Across several query categories, early data points to voice being used noticeably higher than text. Date-specific queries show the most pronounced difference, at 3.3x higher on voice, with users naturally saying “26th December to 29th” or “next Friday to Sunday” rather than typing compressed date formats.
Informational queries, where users are looking for guidance or explanation around certain processes or services, are indexing 2.7x higher on voice, suggesting that users are beginning to turn to conversational assistance for questions beyond transactional search.
Location-specific queries account for 25.1% of all voice searches and index 1.5x higher on voice than text, with users naturally expressing proximity in phrases such as “near beach,” “walking distance from Golden Temple etc. Similar patterns are visible across languages.
One of the more telling early signals in the data is how voice is beginning to enable users to search in the language they naturally think and speak. While English dominates text searches, voice interactions are considerably more linguistically diverse with English representing far lower % of voice queries. The gap points to something simple: users who are most comfortable in their own language are gravitating towards voice.

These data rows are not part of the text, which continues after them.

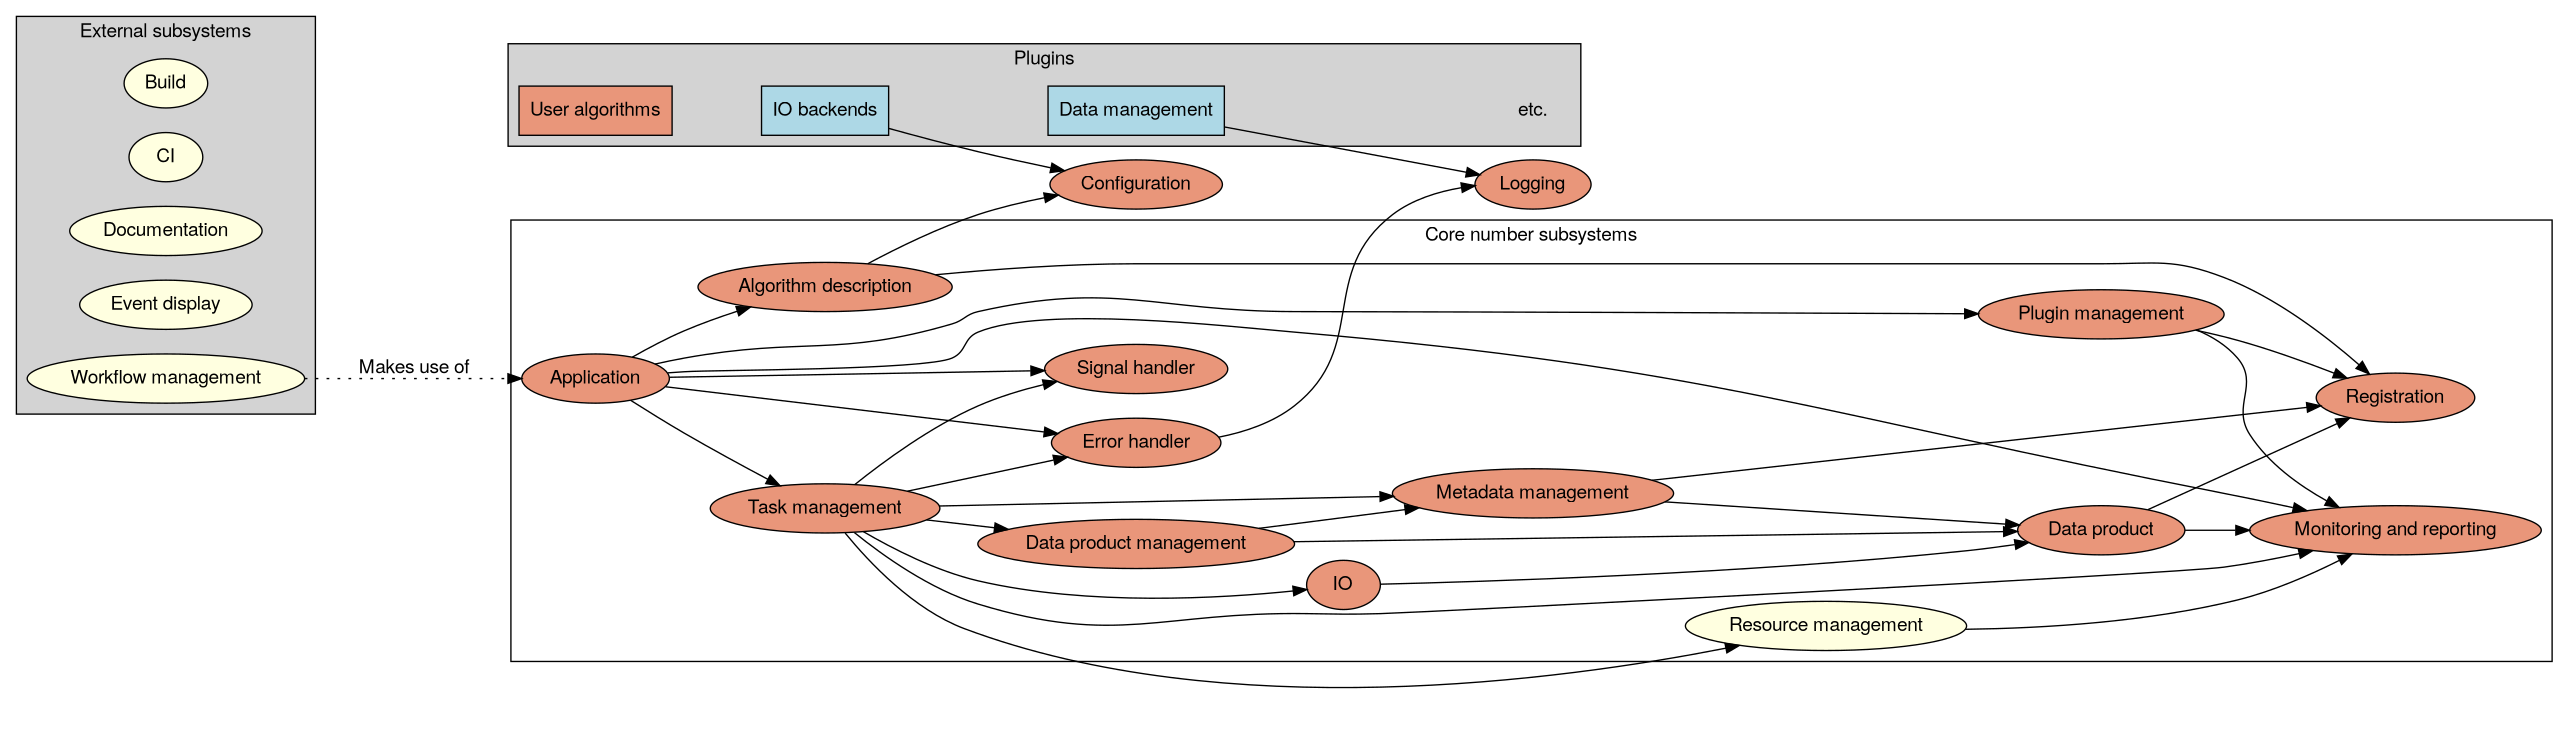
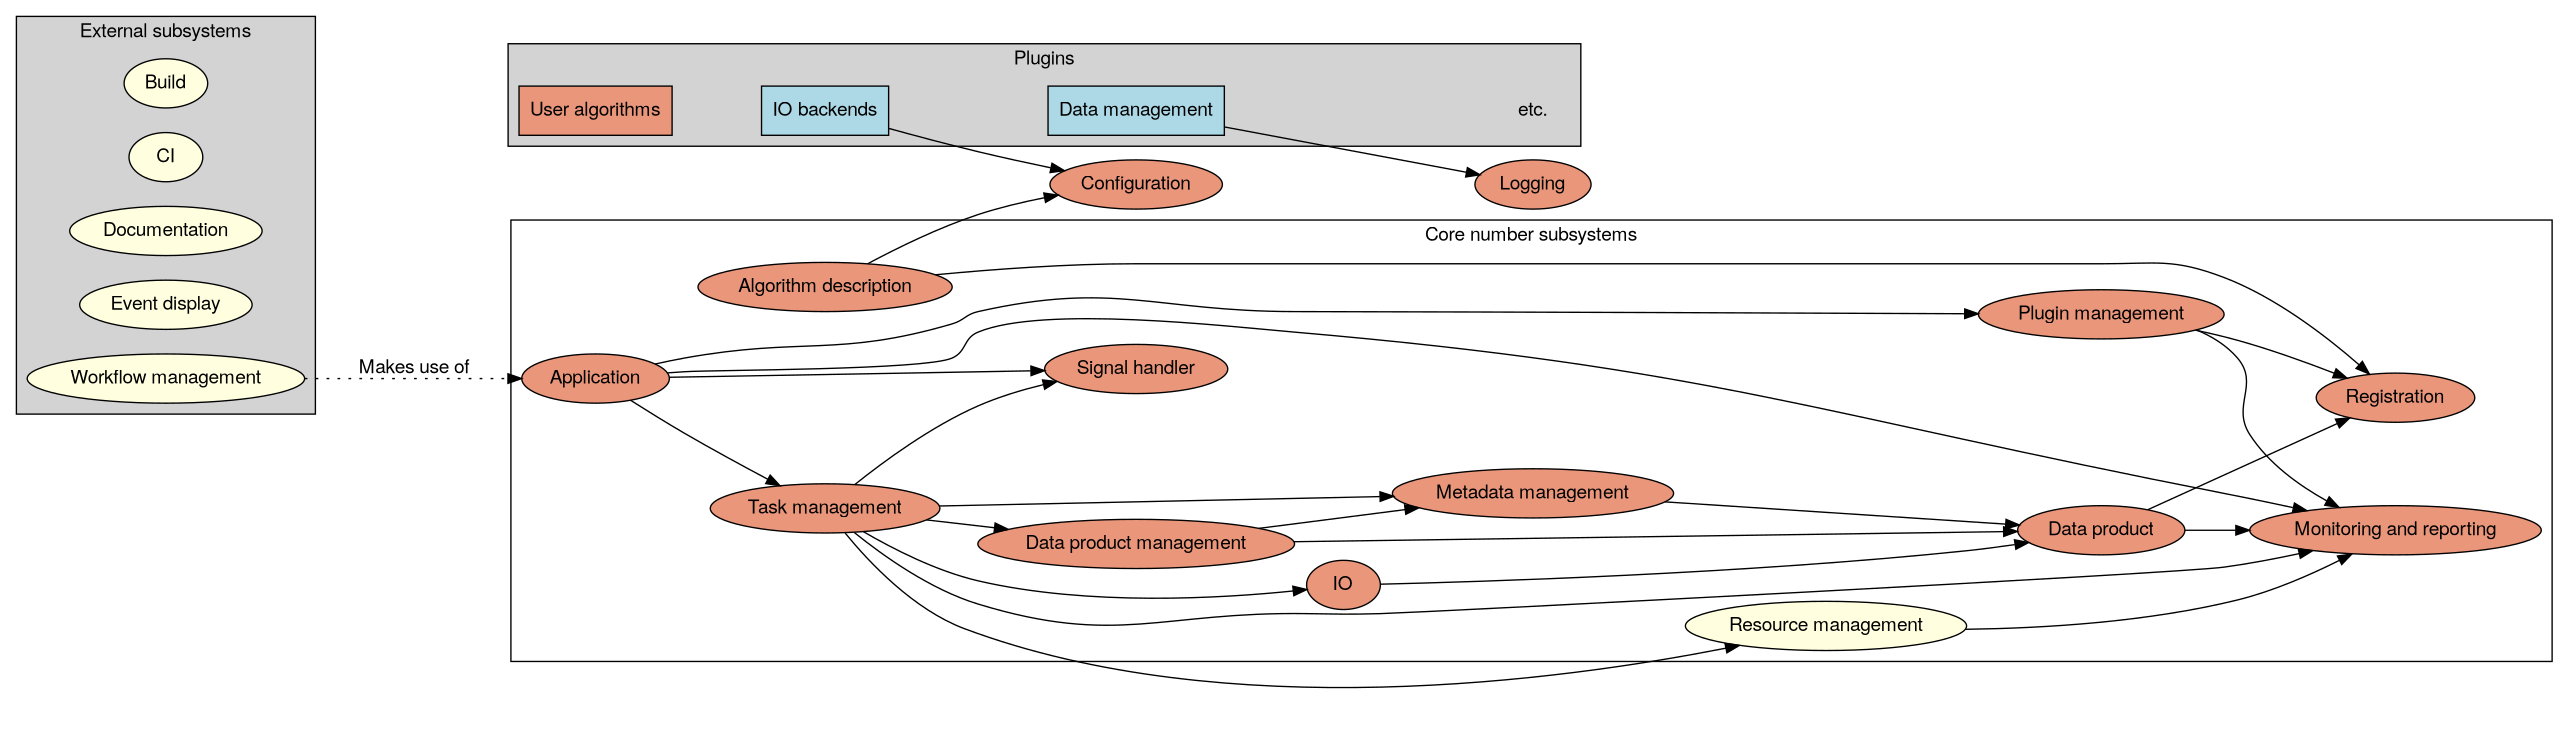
  digraph {
    compound=true
    fontname="Helvetica,Arial,sans-serif"
    rankdir=LR
    node [fillcolor=darksalmon fontname="Helvetica,Arial,sans-serif" style=filled]
    n1 [label="Algorithm description"]
    n2 [label="Task management"]
    n3 [label=Registration]
    n4 [label=Application]
-   n5 [label="Error handler"]
    n6 [label="Monitoring and reporting"]
    n7 [label="Plugin management"]
    n8 [label="Signal handler"]
    n9 [label="Data product"]
    n10 [label=IO]
    n11 [label="Data product management"]
    n12 [label="Metadata management"]
    n13 [fillcolor=lightyellow label="Resource management"]
    Build [fillcolor=lightyellow]
    CI [fillcolor=lightyellow]
    Documentation [fillcolor=lightyellow]
    n17 [fillcolor=lightyellow label="Event display"]
    n18 [fillcolor=lightyellow label="Workflow management"]
    n19 [label="User algorithms" shape=box]
    n20 [fillcolor=lightblue label="IO backends" shape=box]
    n21 [fillcolor=lightblue label="Data management" shape=box]
    n22 [fillcolor=none label="etc." peripheries=0 shape=box]
    n23 [label=Configuration]
    n24 [label=Logging]
    subgraph cluster_1 {
      label="Core number subsystems"
      n3
      n4
-     n5
      n6
      n7
      n8
      n9
      n10
      n11
      n12
      n13
      subgraph sub_2 {
        label="Core framework subsystems"
        rank=same
        n1
        n2
      }
    }
    subgraph cluster_3 {
      fillcolor=lightgray
      label="External subsystems"
      style=filled
      Build
      CI
      Documentation
      n17
      n18
    }
    subgraph cluster_4 {
      fillcolor=lightgray
      label=Plugins
      ranksep=0.05
      style=filled
      n19
      n20
      n21
      n22
    }
    n1 -> n3
    n1 -> n23
-   n2 -> n5
    n2 -> n6
    n2 -> n8
    n2 -> n10
    n2 -> n11
    n2 -> n12
    n2 -> n13
-   n4 -> n1
    n4 -> n2
-   n4 -> n5
    n4 -> n6
    n4 -> n7
    n4 -> n8
-   n5 -> n24
    n7 -> n3
    n7 -> n6
    n9 -> n3
    n9 -> n6
    n10 -> n9
    n11 -> n9
    n11 -> n12
-   n12 -> n3
    n12 -> n9
    n13 -> n6
    n18 -> n4 [fontname="Helvetica,Arial,sans-serif" label=" Makes use of" minlen=3 style=dotted]
    n19 -> n20 [style=invis]
    n20 -> n21 [style=invis]
    n20 -> n23
    n21 -> n22 [style=invis]
    n21 -> n24
  }
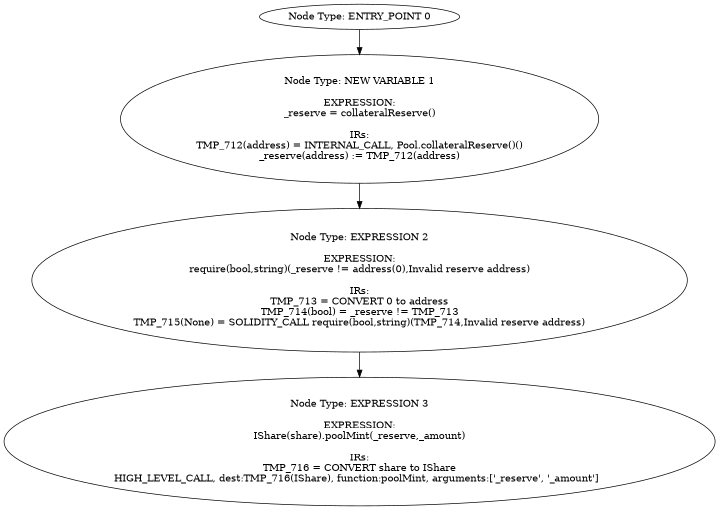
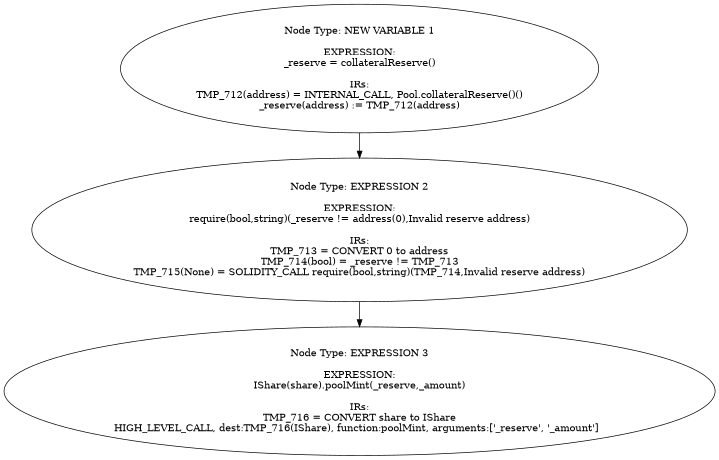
  digraph {
-   n1 [label="Node Type: ENTRY_POINT 0\n"]
    n2 [label="Node Type: NEW VARIABLE 1\n\nEXPRESSION:\n_reserve = collateralReserve()\n\nIRs:\nTMP_712(address) = INTERNAL_CALL, Pool.collateralReserve()()\n_reserve(address) := TMP_712(address)"]
    n3 [label="Node Type: EXPRESSION 2\n\nEXPRESSION:\nrequire(bool,string)(_reserve != address(0),Invalid reserve address)\n\nIRs:\nTMP_713 = CONVERT 0 to address\nTMP_714(bool) = _reserve != TMP_713\nTMP_715(None) = SOLIDITY_CALL require(bool,string)(TMP_714,Invalid reserve address)"]
    n4 [label="Node Type: EXPRESSION 3\n\nEXPRESSION:\nIShare(share).poolMint(_reserve,_amount)\n\nIRs:\nTMP_716 = CONVERT share to IShare\nHIGH_LEVEL_CALL, dest:TMP_716(IShare), function:poolMint, arguments:['_reserve', '_amount']  "]
-   n1 -> n2
    n2 -> n3
    n3 -> n4
  }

For example, for Malayalam, voice trumps text by 46 to 1; for Tamil this ratio is 36:1 and Telugu 32:1.
For users who found typing a barrier, the shift is less about technology and more about expression. Voice lets them describe exactly what they want, in their own words, without compression. Code-mixed users, who blend Hindi and English, are among the most expressive in early observations, averaging 10.5 words per query. A search like “Manali mein 3 nights ke liye hotel chahiye with mountain view and breakfast” captures nuance and preference in a single breath, something that text search has rarely accommodated.
“What we are beginning to see through Myra is encouraging. Voice is starting to give a new set of users, those who are most comfortable in their own language, a more natural way to search and plan travel. For someone in Kochi or Coimbatore who thinks in Malayalam or Tamil, being able to simply speak their requirements, rather than type them in English, changes the experience meaningfully. It is still early, but these initial signals point to voice having the potential to make travel planning more inclusive and accessible across India,” said, Rajesh Magow, Co-founder and Group CEO, MakeMyTrip.
Early data also points to premium and elite traveller segments using much longer sentences while using voice on Myra, often combining star category, amenities, group size, and budget into a single spoken request. For example: “5-star villa in North Goa with private pool, 6 bedrooms, for 8 adults under ₹50K per night.” While these highly layered, multi-constraint queries represent a smaller share of total searches, they offer an early indication of how voice may be better suited to capturing complex travel intent than keyword-based text search.
MakeMyTrip has been deeply invested in AI and machine learning for several years, embedding intelligence across the travel lifecycle. From inspiration and discovery to search, booking and post-sales support, AI is integrated at every stage. These proprietary models, built on large language architectures and rich travel-intent data, power Myra. The AI Trip planning Assistant now facilitates over 50,000 conversations daily across multiple languages, including Bengali, Hindi, Kannada, Malayalam, Marathi, Tamil, Telugu and English. More than 45% of queries on Myra are coming from Tier-2 and smaller cities.